A proposta estabelece que pessoas físicas poderiam abater até 60% das doações no Imposto de Renda. A verba ajudaria os Estados na compra de armas e equipamentos destinados às polícias Civil e Militar, na melhoria das 1.100 Guardas Municipais existentes, além da criação de novos contingentes nas cidades. Para o professor Alamiro Velludo Salvador, do Departamento de Direito Penal da Faculdade de Direito (FD) da USP, a iniciativa não faz muito sentido, já que a segurança pública é um dever do Estado, de acordo com o artigo 144 da Constituição.

“A Lei Rouanet foi criada para aproximar a iniciativa privada e os financiadores dos polos de produção cultural que buscavam financiamento. O Estado faz o meio-campo”, esclarece o jurista ao Jornal da USP no Ar. No caso da segurança, o governo já dedica parte de seu orçamento  a essa atividade. “Seria uma espécie de priorização que o contribuinte daria para uma parcela do seu tributo. A comparação é imprópria”, alega. O docente ainda levanta que essas verbas poderiam ser alvo de contingenciamentos, porque continuariam no aparelho público.

Além disso, o professor critica a postura do Ministério da Justiça ao se restringir às compras de armas, pelo menos no discurso. “É uma visão, no mínimo, parcial”, aponta. O tema segurança assume dimensões similares às de guerra no debate brasileiro, segundo Salvador. “Sempre se fala de maior capacidade bélica. Não que arma não seja importante, mas por si só não resolve”, declara.

O especialista lista a carência de aparatos de inteligência como uma urgência do setor.  “Na tradição histórica brasileira e no artigo 144 da Constituição, se estabelece uma principal força de Segurança Pública, a polícia militar, que vemos nas ruas todo dia”, conta. Tanto a polícia militar como a civil são estaduais, logo comandadas e financiadas por suas unidades federativas. De acordo com Salvador, traçar um projeto comum e harmônico entre essas diversas forças seria “muito mais importante que comprar um canhão ou uma metralhadora. Talvez até uma estratégia acadêmica. Ocorreu em Chicago, nos anos 20 do século passado, a instituição de uma polícia comunitária. Os oficiais passaram a frequentar certas regiões carentes”, sugere o jurista. Dessa maneira, se incentivou a criação de um laço de confiança entre essas comunidades e os policiais. A criminalidade caiu. “No Brasil, o cidadão da periferia tem desconfiança das forças”, analisa.

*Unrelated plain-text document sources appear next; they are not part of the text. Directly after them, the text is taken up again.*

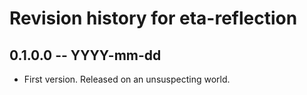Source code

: # Revision history for eta-reflection

## 0.1.0.0  -- YYYY-mm-dd

* First version. Released on an unsuspecting world.
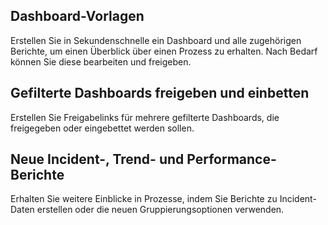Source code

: ## Dashboard-Vorlagen

Erstellen Sie in Sekundenschnelle ein Dashboard und alle zugehörigen Berichte, um einen Überblick über einen Prozess zu erhalten. Nach Bedarf können Sie diese bearbeiten und freigeben.


## Gefilterte Dashboards freigeben und einbetten

Erstellen Sie Freigabelinks für mehrere gefilterte Dashboards, die freigegeben oder eingebettet werden sollen.


## Neue Incident-, Trend- und Performance-Berichte

Erhalten Sie weitere Einblicke in Prozesse, indem Sie Berichte zu Incident-Daten erstellen oder die neuen Gruppierungsoptionen verwenden.
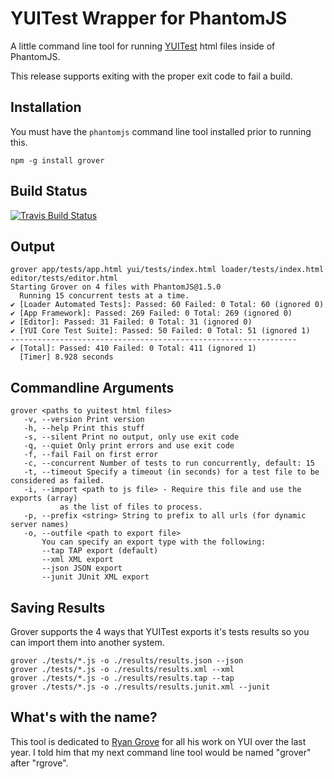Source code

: YUITest Wrapper for PhantomJS
=============================

A little command line tool for running [YUITest](http://yuilibrary.com/yuitest) html
files inside of PhantomJS.

This release supports exiting with the proper exit code to fail a build.

Installation
------------

You must have the `phantomjs` command line tool installed prior to running this.

    npm -g install grover

Build Status
------------

[![Travis Build Status](https://secure.travis-ci.org/davglass/grover.png?branch=master)](http://travis-ci.org/davglass/grover)

Output
------

    grover app/tests/app.html yui/tests/index.html loader/tests/index.html editor/tests/editor.html
    Starting Grover on 4 files with PhantomJS@1.5.0
      Running 15 concurrent tests at a time.
    ✔ [Loader Automated Tests]: Passed: 60 Failed: 0 Total: 60 (ignored 0)
    ✔ [App Framework]: Passed: 269 Failed: 0 Total: 269 (ignored 0)
    ✔ [Editor]: Passed: 31 Failed: 0 Total: 31 (ignored 0)
    ✔ [YUI Core Test Suite]: Passed: 50 Failed: 0 Total: 51 (ignored 1)
    ----------------------------------------------------------------
    ✔ [Total]: Passed: 410 Failed: 0 Total: 411 (ignored 1)
      [Timer] 8.928 seconds


Commandline Arguments
---------------------

    grover <paths to yuitest html files>
       -v, --version Print version
       -h, --help Print this stuff
       -s, --silent Print no output, only use exit code
       -q, --quiet Only print errors and use exit code
       -f, --fail Fail on first error
       -c, --concurrent Number of tests to run concurrently, default: 15
       -t, --timeout Specify a timeout (in seconds) for a test file to be considered as failed.
       -i, --import <path to js file> - Require this file and use the exports (array)
               as the list of files to process.
       -p, --prefix <string> String to prefix to all urls (for dynamic server names)
       -o, --outfile <path to export file>
           You can specify an export type with the following:
           --tap TAP export (default)
           --xml XML export
           --json JSON export
           --junit JUnit XML export

Saving Results
--------------

Grover supports the 4 ways that YUITest exports it's tests results so you can import them
into another system.

    grover ./tests/*.js -o ./results/results.json --json
    grover ./tests/*.js -o ./results/results.xml --xml
    grover ./tests/*.js -o ./results/results.tap --tap
    grover ./tests/*.js -o ./results/results.junit.xml --junit



What's with the name?
---------------------

This tool is dedicated to [Ryan Grove](https://github.com/rgrove) for all his work on YUI over the last year.
I told him that my next command line tool would be named "grover" after "rgrove".

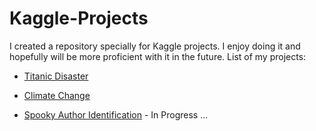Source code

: # Kaggle-Projects
I created a repository specially for Kaggle projects. I enjoy doing it and hopefully will be more proficient with it in the future.
List of my projects: 

* [Titanic Disaster](https://github.com/chinguyen2303/Titanic-Project)

* [Climate Change](https://github.com/chinguyen2303/Kaggle-Projects/tree/master/Climate%20Change) 

* [Spooky Author Identification](https://github.com/chinguyen2303/Kaggle-Projects/tree/master/Climate%20Change) - In Progress ... 
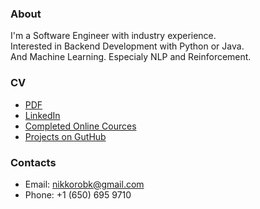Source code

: ### About
I'm a Software Engineer with industry experience.  
Interested in Backend Development with Python or Java.  
And Machine Learning. Especialy NLP and Reinforcement. 

### CV

- [PDF](Nikita-Korobkov.pdf)
- [LinkedIn](https://www.linkedin.com/in/nkorobkov/)
- [Completed Online Cources](https://stepik.org/users/808784)
- [Projects on GutHub](https://github.com/nkorobkov)


### Contacts
- Email: [nikkorobk@gmail.com](mailto:nikkorobk@gmail.com)
- Phone: +1 (650) 695 9710


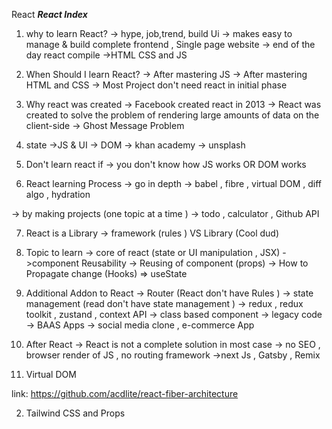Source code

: React 
*******React Index*******
1. why to learn React?
 -> hype, job,trend, build Ui 
 -> makes easy to manage & build complete frontend , Single page website
 -> end of the day react compile ->HTML CSS and JS

 2. When Should I learn React?
 -> After mastering JS 
 -> After mastering HTML and CSS
 -> Most Project don't need react in initial phase 

 3. Why react was created 
 -> Facebook created react in 2013
 -> React was created to solve the problem of rendering large amounts of data on the client-side
 -> Ghost Message Problem 

 4. state ->JS & UI -> DOM 
 -> khan academy -> unsplash 
 
 5. Don't learn react if 
 -> you don't know how JS works OR DOM works 

 6. React learning Process 
 -> go in depth 
 -> babel , fibre , virtual DOM , diff algo , hydration 

 -> by making projects (one topic at a time ) 
 -> todo , calculator , Github API 

 7. React is a Library 
 -> framework (rules ) VS Library  (Cool dud)

 8. Topic to learn 
 -> core of react (state or UI manipulation , JSX)
 ->component Reusability 
 -> Reusing of component (props)
 -> How to Propagate change (Hooks) => useState 

 9. Additional Addon to React 
 -> Router (React don't have Rules ) 
 -> state management (read don't have state management )
 -> redux , redux toolkit , zustand , context API 
 -> class based component 
      -> legacy code 
-> BAAS Apps 
    -> social media clone , e-commerce App


10. After React 
 -> React is not a complete solution in most case 
 -> no SEO , browser render of JS , no routing 
 framework 
 ->next Js , Gatsby , Remix 


 1. Virtual DOM

 link: https://github.com/acdlite/react-fiber-architecture

 2. Tailwind CSS and Props 
 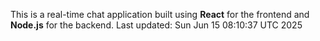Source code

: This is a real-time chat application built using **React** for the frontend and **Node.js** for the backend.
Last updated: Sun Jun 15 08:10:37 UTC 2025
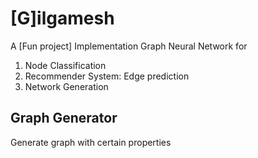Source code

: # [G]ilgamesh 
A [Fun project] Implementation Graph Neural Network for

1. Node Classification
1. Recommender System: Edge prediction
1. Network Generation 

## Graph Generator
Generate graph with certain properties

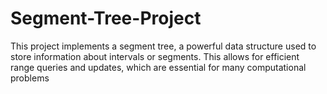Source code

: # Segment-Tree-Project
This project implements a segment tree, a powerful data structure used to store information about intervals or segments. This allows for efficient range queries and updates, which are essential for many computational problems

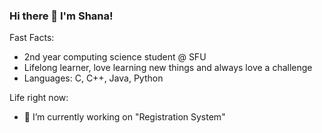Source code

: ### Hi there 👋 I'm Shana!

Fast Facts: 
- 2nd year computing science student @ SFU
- Lifelong learner, love learning new things and always love a challenge
- Languages: C, C++, Java, Python

Life right now:
- 🔭 I’m currently working on "Registration System"

<!--
**sca383/sca383** is a ✨ _special_ ✨ repository because its `README.md` (this file) appears on your GitHub profile.

Here are some ideas to get you started:
- 🌱 I’m currently learning ...
- 👯 I’m looking to collaborate on ...
- 🤔 I’m looking for help with ...
- 💬 Ask me about ...
- 📫 How to reach me: ...
- 😄 Pronouns: ...
- ⚡ Fun fact: ...
-->

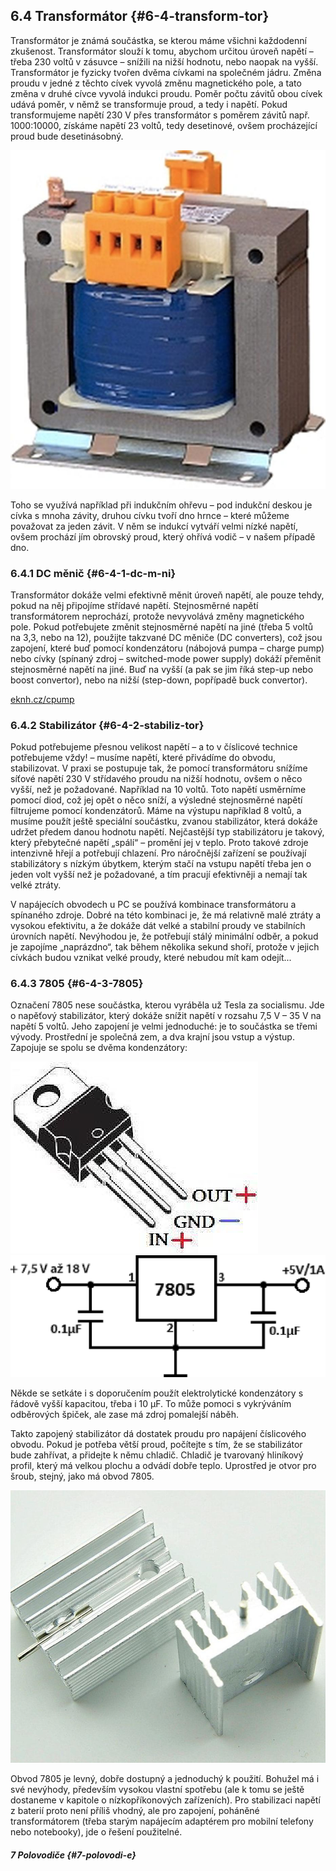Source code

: ## 6.4 Transformátor {#6-4-transform-tor}

Transformátor je známá součástka, se kterou máme všichni každodenní zkušenost. Transformátor slouží k tomu, abychom určitou úroveň napětí – třeba 230 voltů v zásuvce – snížili na nižší hodnotu, nebo naopak na vyšší. Transformátor je fyzicky tvořen dvěma cívkami na společném jádru. Změna proudu v jedné z těchto cívek vyvolá změnu magnetického pole, a tato změna v druhé cívce vyvolá indukci proudu. Poměr počtu závitů obou cívek udává poměr, v němž se transformuje proud, a tedy i napětí. Pokud transformujeme napětí 230 V přes transformátor s poměrem závitů např. 1000:10000, získáme napětí 23 voltů, tedy desetinové, ovšem procházející proud bude desetinásobný.

![114-1.jpeg](../images/00192.jpeg)

Toho se využívá například při indukčním ohřevu – pod indukční deskou je cívka s mnoha závity, druhou cívku tvoří dno hrnce – které můžeme považovat za jeden závit. V něm se indukcí vytváří velmi nízké napětí, ovšem prochází jím obrovský proud, který ohřívá vodič – v našem případě dno.

### 6.4.1 DC měnič {#6-4-1-dc-m-ni}

Transformátor dokáže velmi efektivně měnit úroveň napětí, ale pouze tehdy, pokud na něj připojíme střídavé napětí. Stejnosměrné napětí transformátorem neprochází, protože nevyvolává změny magnetického pole. Pokud potřebujete změnit stejnosměrné napětí na jiné (třeba 5 voltů na 3,3, nebo na 12), použijte takzvané DC měniče (DC converters), což jsou zapojení, které buď pomocí kondenzátoru (nábojová pumpa – charge pump) nebo cívky (spínaný zdroj – switched-mode power supply) dokáží přeměnit stejnosměrné napětí na jiné. Buď na vyšší (a pak se jim říká step-up nebo boost convertor), nebo na nižší (step-down, popřípadě buck convertor).

[eknh.cz/cpump](https://eknh.cz/cpump)

### 6.4.2 Stabilizátor {#6-4-2-stabiliz-tor}

Pokud potřebujeme přesnou velikost napětí – a to v číslicové technice potřebujeme vždy! – musíme napětí, které přivádíme do obvodu, stabilizovat. V praxi se postupuje tak, že pomocí transformátoru snížíme síťové napětí 230 V střídavého proudu na nižší hodnotu, ovšem o něco vyšší, než je požadované. Například na 10 voltů. Toto napětí usměrníme pomocí diod, což jej opět o něco sníží, a výsledné stejnosměrné napětí filtrujeme pomocí kondenzátorů. Máme na výstupu například 8 voltů, a musíme použít ještě speciální součástku, zvanou stabilizátor, která dokáže udržet předem danou hodnotu napětí. Nejčastější typ stabilizátoru je takový, který přebytečné napětí „spálí“ – promění jej v teplo. Proto takové zdroje intenzivně hřejí a potřebují chlazení. Pro náročnější zařízení se používají stabilizátory s nízkým úbytkem, kterým stačí na vstupu napětí třeba jen o jeden volt vyšší než je požadované, a tím pracují efektivněji a nemají tak velké ztráty.

V napájecích obvodech u PC se používá kombinace transformátoru a spínaného zdroje. Dobré na této kombinaci je, že má relativně malé ztráty a vysokou efektivitu, a že dokáže dát velké a stabilní proudy ve stabilních úrovních napětí. Nevýhodou je, že potřebují stálý minimální odběr, a pokud je zapojíme „naprázdno“, tak během několika sekund shoří, protože v jejich cívkách budou vznikat velké proudy, které nebudou mít kam odejít...

### 6.4.3 7805 {#6-4-3-7805}

Označení 7805 nese součástka, kterou vyráběla už Tesla za socialismu. Jde o napěťový stabilizátor, který dokáže snížit napětí v rozsahu 7,5 V – 35 V na napětí 5 voltů. Jeho zapojení je velmi jednoduché: je to součástka se třemi vývody. Prostřední je společná zem, a dva krajní jsou vstup a výstup. Zapojuje se spolu se dvěma kondenzátory:

![115-1_.png](../images/000205.png)![115-2.png](images/000216.png)

Někde se setkáte i s doporučením použít elektrolytické kondenzátory s řádově vyšší kapacitou, třeba i 10 µF. To může pomoci s vykrýváním odběrových špiček, ale zase má zdroj pomalejší náběh.

Takto zapojený stabilizátor dá dostatek proudu pro napájení číslicového obvodu. Pokud je potřeba větší proud, počítejte s tím, že se stabilizátor bude zahřívat, a přidejte k němu chladič. Chladič je tvarovaný hliníkový profil, který má velkou plochu a odvádí dobře teplo. Uprostřed je otvor pro šroub, stejný, jako má obvod 7805.

![116-1_.jpeg](../images/00230.jpeg)

Obvod 7805 je levný, dobře dostupný a jednoduchý k použití. Bohužel má i své nevýhody, především vysokou vlastní spotřebu (ale k tomu se ještě dostaneme v kapitole o nízkopříkonových zařízeních). Pro stabilizaci napětí z baterií proto není příliš vhodný, ale pro zapojení, poháněné transformátorem (třeba starým napájecím adaptérem pro mobilní telefony nebo notebooky), jde o řešení použitelné.

##### 7 Polovodiče {#7-polovodi-e}
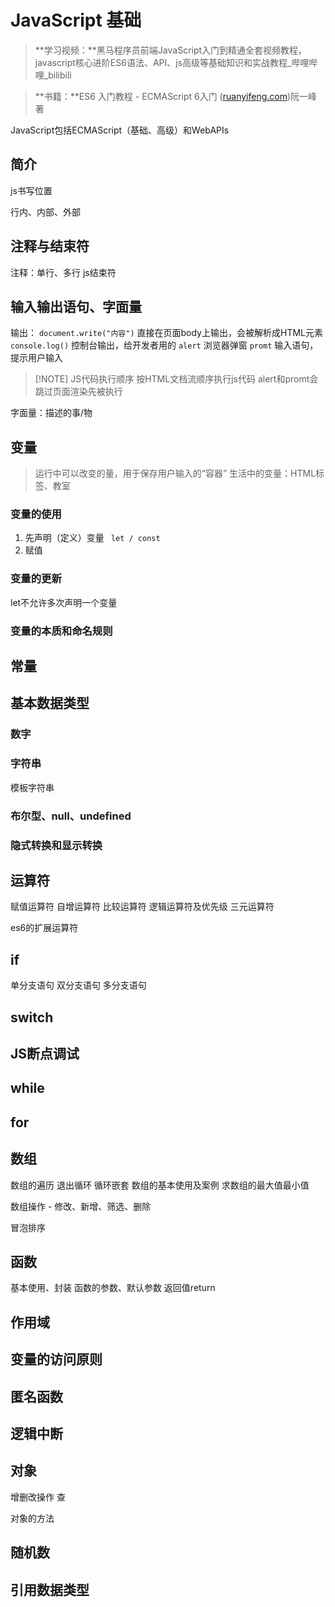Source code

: # JavaScript 基础

> **学习视频：**黑马程序员前端JavaScript入门到精通全套视频教程，javascript核心进阶ES6语法、API、js高级等基础知识和实战教程_哔哩哔哩_bilibili

> **书籍：**ES6 入门教程 - ECMAScript 6入门 ([ruanyifeng.com](http://ruanyifeng.com))阮一峰著

JavaScript包括ECMAScript（基础、高级）和WebAPIs

## 简介
js书写位置 

行内、内部、外部
## 注释与结束符

注释：单行、多行
js结束符
## 输入输出语句、字面量

输出：
`document.write("内容")` 直接在页面body上输出，会被解析成HTML元素
`console.log()` 控制台输出，给开发者用的
`alert` 浏览器弹窗
`promt` 输入语句，提示用户输入


> [!NOTE] JS代码执行顺序
> 按HTML文档流顺序执行js代码
> alert和promt会跳过页面渲染先被执行

字面量：描述的事/物
## 变量

> 运行中可以改变的量，用于保存用户输入的“容器”
> 生活中的变量：HTML标签、教室

### 变量的使用

1. 先声明（定义）变量 ` let / const`
2. 赋值

### 变量的更新

let不允许多次声明一个变量
### 变量的本质和命名规则

## 常量

## 基本数据类型

### 数字

### 字符串

模板字符串

### 布尔型、null、undefined

### 隐式转换和显示转换

## 运算符

赋值运算符 自增运算符 比较运算符 逻辑运算符及优先级 三元运算符

es6的扩展运算符

## if

单分支语句 双分支语句 多分支语句

## switch

## JS断点调试

## while

## for

## 数组

数组的遍历 退出循环 循环嵌套 数组的基本使用及案例 求数组的最大值最小值

数组操作 - 修改、新增、筛选、删除

冒泡排序

## 函数

基本使用、封装 函数的参数、默认参数 返回值return

## 作用域

## 变量的访问原则

## 匿名函数

## 逻辑中断

## 对象

增删改操作 查

对象的方法

## 随机数

## 引用数据类型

O ministro Sérgio Moro defende também o estabelecimento de uma guarda nacional. “Nesse caso, envolveria uma emenda constitucional. A legislação determina quais são os corpos policiais. Assim, essa nova instituição deveria ser inserida na Constituição”, esclarece Salvador. Por isso, essa proposta, ao chegar no Congresso Nacional, encontraria certa dificuldade. “Precisaria ser aprovada em vários turnos, e de quórum especial”, argumenta.